Después de despertar y echarnos a la carretera lo primero que pensé es que en esta ocasión estábamos en el camino. Recordaba someramente la novela de Jack Kerouac, precisamente titulada "En el camino", que había leído cuarenta años atrás, y aquella anécdota, cierta o no, de que la hubiera escrito de un tirón en una especie de rollo de papel higiénico. Algo así como un largo viaje por carretera donde los acontecimientos corrientes sirven en bandeja a la fértil pluma de Kerouac material suficiente para la versión literaria de una road movie que se convertirá en una de las mejores novelas del siglo XX. Recuerdo muy someramente aquella novela, pero después de leer el pasado año "Los vagabundos del Dharma" del mismo autor se me avivaron las ganas de volverla a leer por ver si...
Bueno, estamos en un país muy grande donde las distancias enormes y los paisajes de todo tipo y sobre todo el desierto que ocupa la zona central del país, pueden sugerir una clase de viaje diferente donde el coche y las interminables carreteras serán el eje del mismo. Así que mientras nuestro utilitario de última generación se tragaba el primer centenar de kilómetros pensaba en cómo podría aprovechar la circunstancia para enhebrar nuevas historias y asuntos que diversificaran este cuaderno de viajes. De momento ya tengo una copia de la novela de Kerouac que Victoria está dispuesta a leer en voz alta mientras el cuentakilómetros cumple su trabajo a lo largo de los miles de kilómetros que nos quedan por delante. Porque las cosas son así, la escritura no sólo se nutre de la propia experiencia, es bueno también rodearse de buenos libros que estimulen en lo posible el universo en el que vive uno para después ser capaz de escribir algo; la realidad, incluida la de apariencia anodina, necesita frecuentemente de la fuerza motriz de pequeños empujoncitos en la masa gris del cerebro que ayuden a éste a ponerse en situación de escribir algo medianamente pasable. Por poner un ejemplo, piénsese lo que sería de la cosa del sexo si el sujeto en cuestión no tuviera la posibilidad de encontrarse de tanto en tanto con algo que le pusiera en situación. Pues igual. Porque sí, no hay cosa más jodida que escribir sin que algún duende venga a echarnos una mano, sería, para continuar con el ejemplo anterior, igual que echar un polvo cuando uno no tiene ganas.

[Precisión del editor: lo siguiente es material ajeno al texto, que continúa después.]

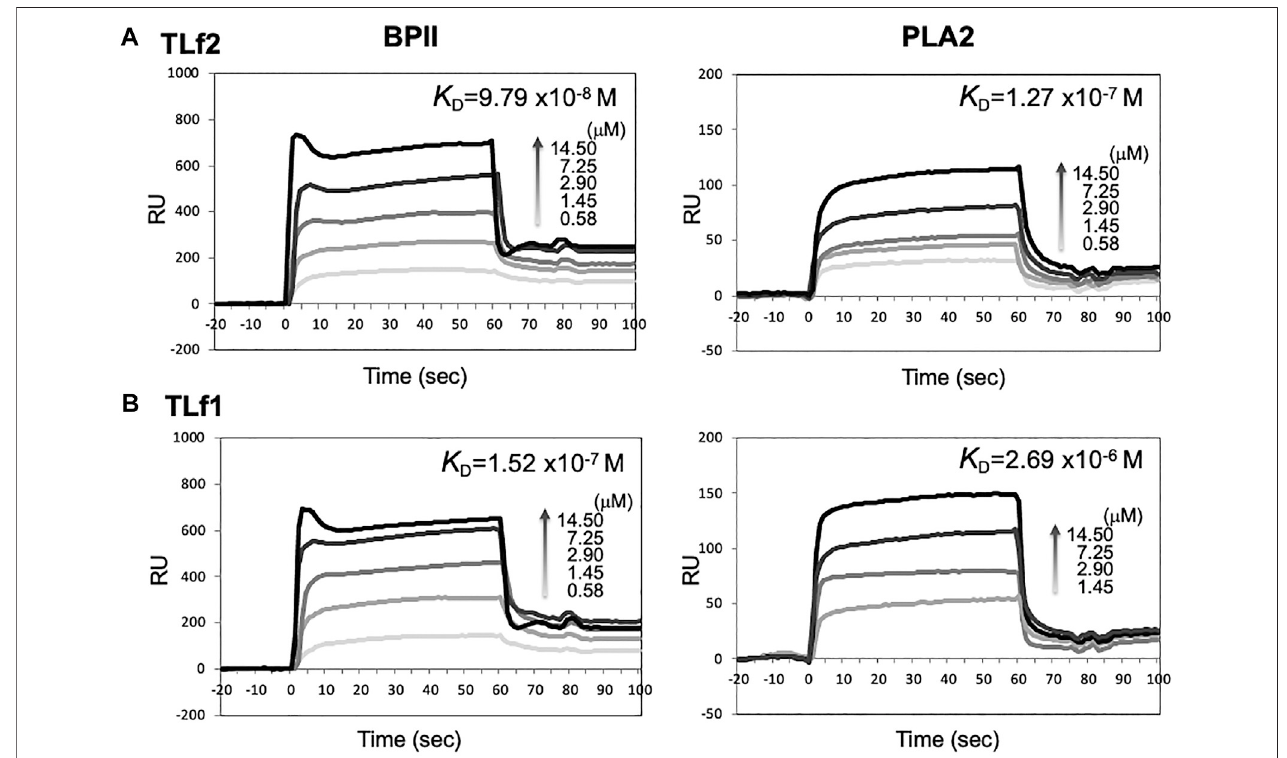
FIGURE6| SPRsensorgramsofBPII (left) and[Asp49]PLA2 (right) bindingtoimmobilizedTLf2 (A) andTLf1 (B) ,respectively.Surfaceplasmonresonance(SPR) weremeasuredtodeterminetheinteractionbetweenTLfsandPLA2sbyusingBIAcoreX.Puri fi edTLf2andTLf1wereimmobilizedtoCM5sensorchip,respectively,and BPII and [Asp49] PLA2 were injected as analytes (12.5 – 100 μ g/ml) at a fl ow rate of 20 μ L/min. Sensorgrams were analyzed using nonlinear least squares curve fi tting with BIAevaluation software.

Día de carretera rumbo al sur, día casi primaveral. Lo que no fue carretera fue recalar en una playa, estrenar una mesa y dos sillas, cocinar dos chuletones, degustar media botella de vino del país y leer y charlar un buen rato en el césped a la sombra de un eucalipto. También aprovechamos el final de la tarde para hacer unos pocos kilómetros.